↓↓↓

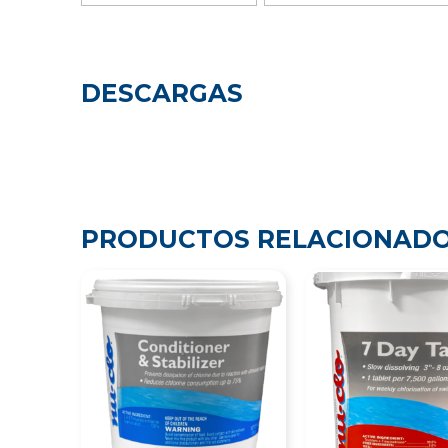
DESCARGAS
PRODUCTOS RELACIONAD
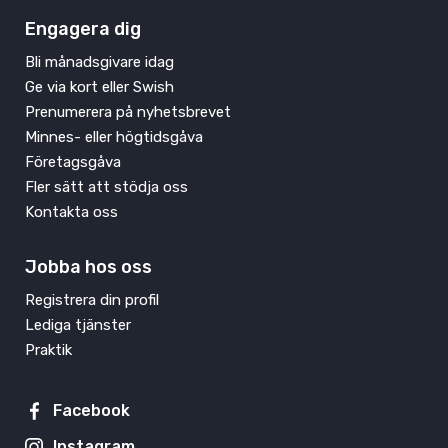
Engagera dig
Bli månadsgivare idag
Ge via kort eller Swish
Prenumerera på nyhetsbrevet
Minnes- eller högtidsgåva
Företagsgåva
Fler sätt att stödja oss
Kontakta oss
Jobba hos oss
Registrera din profil
Lediga tjänster
Praktik
Facebook
Instagram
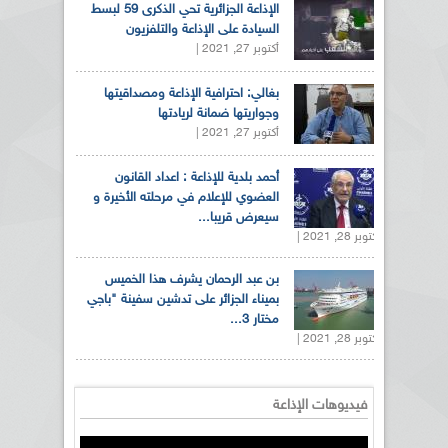
الإذاعة الجزائرية تحي الذكرى 59 لبسط
السيادة على الإذاعة والتلفزيون
أكتوبر 27, 2021 |
بغالي: احترافية الإذاعة ومصداقيتها
وجواريتها ضمانة لريادتها
أكتوبر 27, 2021 |
أحمد بلدية للإذاعة : اعداد القانون
العضوي للإعلام في مرحلته الأخيرة و
سيعرض قريبا...
أكتوبر 28, 2021 |
بن عبد الرحمان يشرف هذا الخميس
بميناء الجزائر على تدشين سفينة "باجي
مختار 3...
أكتوبر 28, 2021 |
فيديوهات الإذاعة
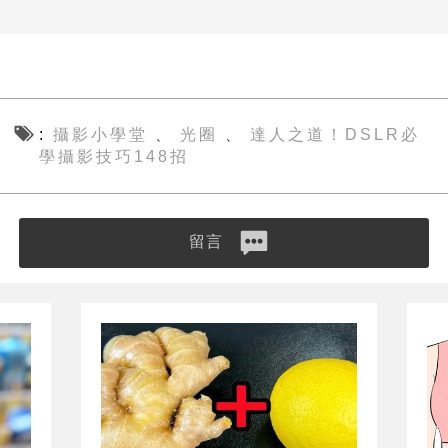
攝影小學堂
光圈
達人之道！DSLR必
、
、
學攝影技巧148招
留言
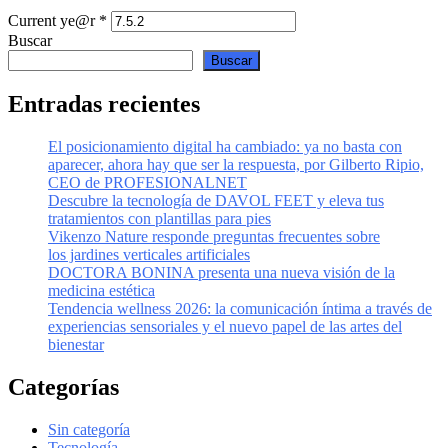
Current ye@r
*
Buscar
Buscar
Entradas recientes
El posicionamiento digital ha cambiado: ya no basta con
aparecer, ahora hay que ser la respuesta, por Gilberto Ripio,
CEO de PROFESIONALNET
Descubre la tecnología de DAVOL FEET y eleva tus
tratamientos con plantillas para pies
Vikenzo Nature responde preguntas frecuentes sobre
los jardines verticales artificiales
DOCTORA BONINA presenta una nueva visión de la
medicina estética
Tendencia wellness 2026: la comunicación íntima a través de
experiencias sensoriales y el nuevo papel de las artes del
bienestar
Categorías
Sin categoría
Tecnología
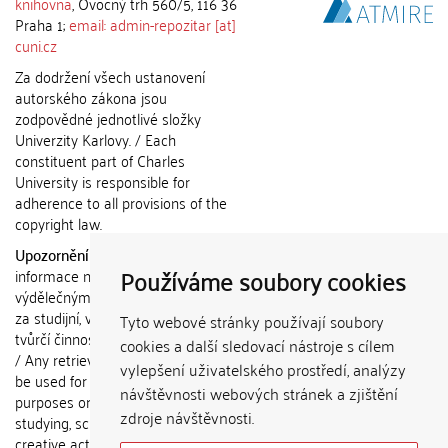
knihovna
, Ovocný trh 560/5, 116 36
Praha 1;
email: admin-repozitar [at]
cuni.cz
Za dodržení všech ustanovení
autorského zákona jsou
zodpovědné jednotlivé složky
Univerzity Karlovy. / Each
constituent part of Charles
University is responsible for
adherence to all provisions of the
copyright law.
Upozornění / Notice:
Získané
Používáme soubory cookies
informace nemohou být použity k
výdělečným účelům nebo vydávány
za studijní, vědeckou nebo jinou
Tyto webové stránky používají soubory
tvůrčí činnost jiné osoby než autora.
cookies a další sledovací nástroje s cílem
/ Any retrieved information shall not
vylepšení uživatelského prostředí, analýzy
be used for any commercial
návštěvnosti webových stránek a zjištění
purposes or claimed as results of
zdroje návštěvnosti.
studying, scientific or any other
creative activities of any person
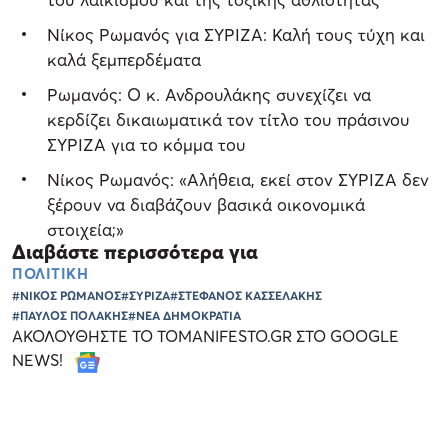
Νίκος Ρωμανός για ΣΥΡΙΖΑ: Καλή τους τύχη και
καλά ξεμπερδέματα
Ρωμανός: Ο κ. Ανδρουλάκης συνεχίζει να
κερδίζει δικαιωματικά τον τίτλο του πράσινου
ΣΥΡΙΖΑ για το κόμμα του
Νίκος Ρωμανός: «Αλήθεια, εκεί στον ΣΥΡΙΖΑ δεν
ξέρουν να διαβάζουν βασικά οικονομικά
στοιχεία;»
Διαβάστε περισσότερα για
ΠΟΛΙΤΙΚΗ
#ΝΙΚΟΣ ΡΩΜΑΝΟΣ
#ΣΥΡΙΖΑ
#ΣΤΕΦΑΝΟΣ ΚΑΣΣΕΛΑΚΗΣ
#ΠΑΥΛΟΣ ΠΟΛΑΚΗΣ
#ΝΕΑ ΔΗΜΟΚΡΑΤΙΑ
ΑΚΟΛΟΥΘΗΣΤΕ ΤΟ TOMANIFESTO.GR ΣΤΟ GOOGLE
NEWS!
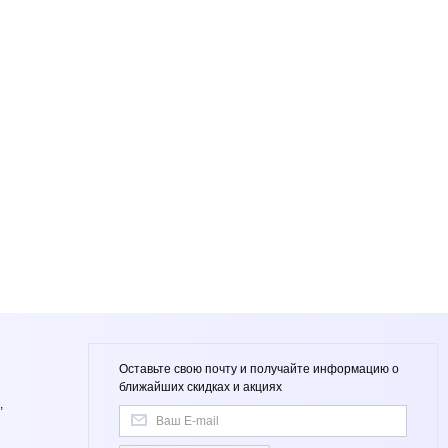
Оставьте свою почту и получайте информацию о
ближайших скидках и акциях
,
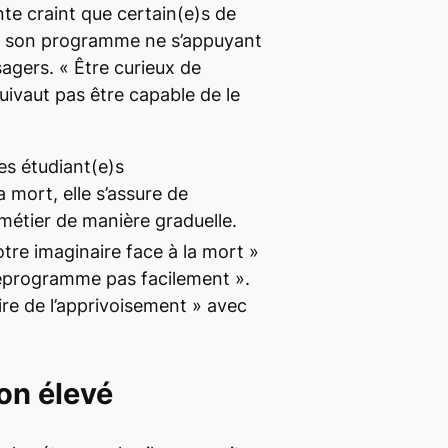
nte craint que certain(e)s de
r son programme ne s’appuyant
agers. « Être curieux de
uivaut pas être capable de le
es étudiant(e)s
 mort, elle s’assure de
 métier de manière graduelle.
tre imaginaire face à la mort »
déprogramme pas facilement ».
aire de l’apprivoisement » avec
on élevé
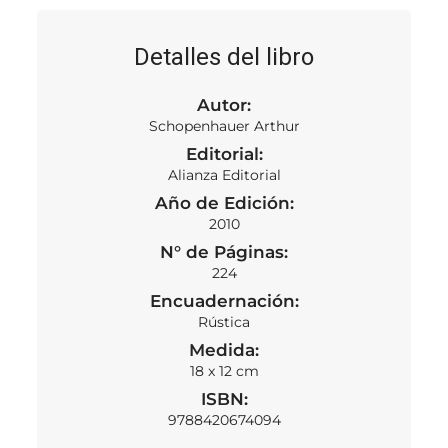
Detalles del libro
Autor:
Schopenhauer Arthur
Editorial:
Alianza Editorial
Año de Edición:
2010
N° de Páginas:
224
Encuadernación:
Rústica
Medida:
18 x 12 cm
ISBN:
9788420674094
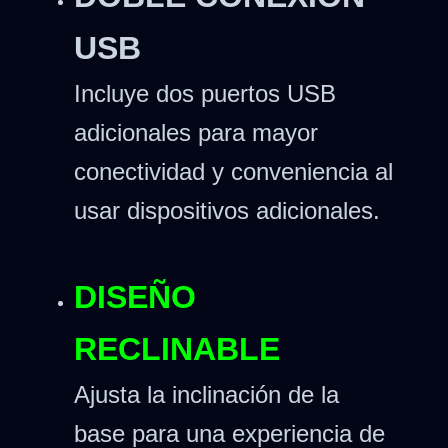
USB
Incluye dos puertos USB
adicionales para mayor
conectividad y conveniencia al
usar dispositivos adicionales.
DISEÑO
RECLINABLE
Ajusta la inclinación de la
base para una experiencia de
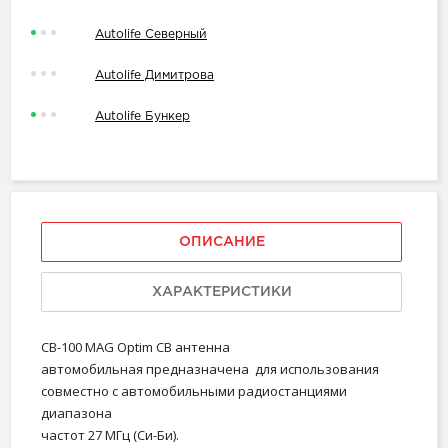
Autolife Северный
Autolife Димитрова
Autolife Бункер
ОПИСАНИЕ
ХАРАКТЕРИСТИКИ
CB-100 MAG Optim CB антенна
автомобильная предназначена для использования
совместно с автомобильными радиостанциями
диапазона
частот 27 МГц (Си-Би).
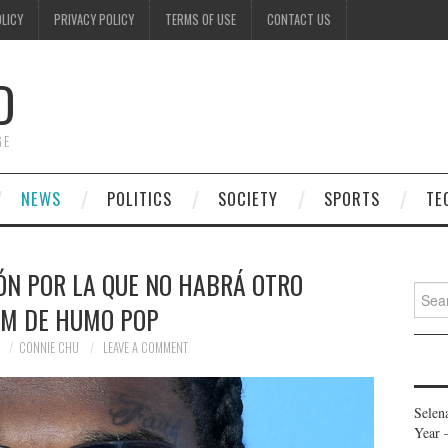
OLICY
PRIVACY POLICY
TERMS OF USE
CONTACT US
D
GE
NEWS
POLITICS
SOCIETY
SPORTS
TE
ÓN POR LA QUE NO HABRÁ OTRO
Searc
M DE HUMO POP
for:
1
CONNIE CHU
LEAVE A COMMENT
Selen
Year 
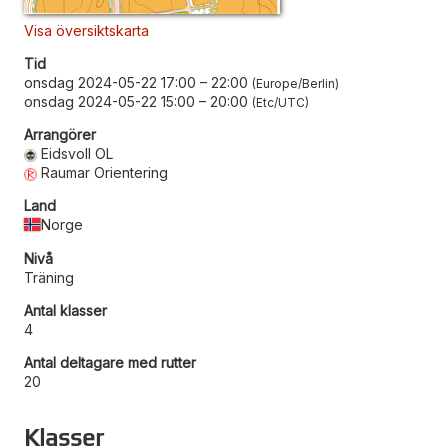
Visa översiktskarta
Tid
onsdag 2024-05-22 17:00
–
22:00
Europe/Berlin
onsdag 2024-05-22 15:00
–
20:00
Etc/UTC
Arrangörer
Eidsvoll OL
Raumar Orientering
Land
Norge
Nivå
Träning
Antal klasser
4
Antal deltagare med rutter
20
Klasser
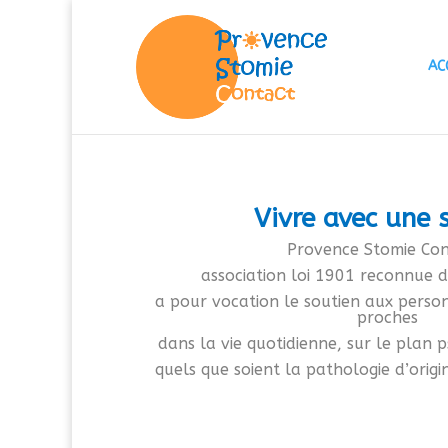
AC
Vivre avec une 
Provence Stomie Con
association loi 1901 reconnue d
a pour vocation le soutien
aux person
proches
dans la vie quotidienne,
sur le plan p
quels que soient la pathologie d’origi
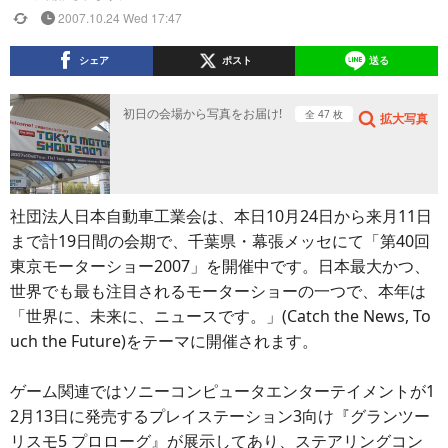
2007.10.24 Wed 17:47
シェア
ポスト
送る
初日の会場から写真をお届け!
全 47 枚
拡大写真
社団法人日本自動車工業会は、本日10月24日から来月11日
まで計19日間の会期で、千葉県・幕張メッセにて「第40回
東京モーターショー2007」を開催中です。日本最大かつ、
世界でも最も注目されるモーターショーの一つで、本年は
「世界に、未来に、ニュースです。」(Catch the News, To
uch the Future)をテーマに開催されます。
ゲーム関連ではソニーコンピュータエンターテイメントが1
2月13日に発売するプレイステーション3向け『グランツー
リスモ5 プロローグ』が展示してあり、ステアリングコン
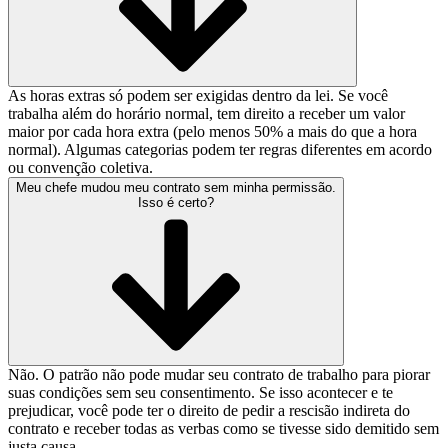
As horas extras só podem ser exigidas dentro da lei. Se você
trabalha além do horário normal, tem direito a receber um valor
maior por cada hora extra (pelo menos 50% a mais do que a hora
normal). Algumas categorias podem ter regras diferentes em acordo
ou convenção coletiva.
Meu chefe mudou meu contrato sem minha permissão.
Isso é certo?
Não. O patrão não pode mudar seu contrato de trabalho para piorar
suas condições sem seu consentimento. Se isso acontecer e te
prejudicar, você pode ter o direito de pedir a rescisão indireta do
contrato e receber todas as verbas como se tivesse sido demitido sem
justa causa.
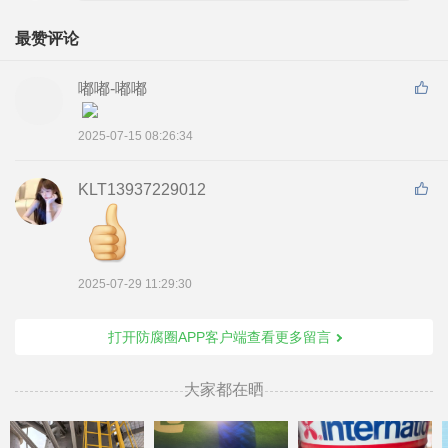
最赞评论
嘟嘟-嘟嘟
2025-07-15 08:26:34
KLT13937229012
2025-07-29 11:29:30
打开防腐圈APP客户端查看更多留言
大家都在晒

↑↑↑

## WHAT THIS TASK INVOLVES
Restate word for word each line from the top of the listing down to and including the line that holds "Tendencia wellness 2026: la". Drop any pictures.

## ANSWER
DESCARGAS
PRODUCTOS RELACIONAD
Engagera dig
Bli månadsgivare idag
Ge via kort eller Swish
Prenumerera på nyhetsbrevet
Minnes- eller högtidsgåva
Företagsgåva
Fler sätt att stödja oss
Kontakta oss
Jobba hos oss
Registrera din profil
Lediga tjänster
Praktik
Facebook
Instagram
الإذاعة الجزائرية تحي الذكرى 59 لبسط
السيادة على الإذاعة والتلفزيون
أكتوبر 27, 2021 |
بغالي: احترافية الإذاعة ومصداقيتها
وجواريتها ضمانة لريادتها
أكتوبر 27, 2021 |
أحمد بلدية للإذاعة : اعداد القانون
العضوي للإعلام في مرحلته الأخيرة و
سيعرض قريبا...
أكتوبر 28, 2021 |
بن عبد الرحمان يشرف هذا الخميس
بميناء الجزائر على تدشين سفينة "باجي
مختار 3...
أكتوبر 28, 2021 |
فيديوهات الإذاعة
攝影小學堂
光圈
達人之道！DSLR必
、
、
學攝影技巧148招
留言
Current ye@r
*
Buscar
Buscar
Entradas recientes
El posicionamiento digital ha cambiado: ya no basta con
aparecer, ahora hay que ser la respuesta, por Gilberto Ripio,
CEO de PROFESIONALNET
Descubre la tecnología de DAVOL FEET y eleva tus
tratamientos con plantillas para pies
Vikenzo Nature responde preguntas frecuentes sobre
los jardines verticales artificiales
DOCTORA BONINA presenta una nueva visión de la
medicina estética
Tendencia wellness 2026: la comunicación íntima a través de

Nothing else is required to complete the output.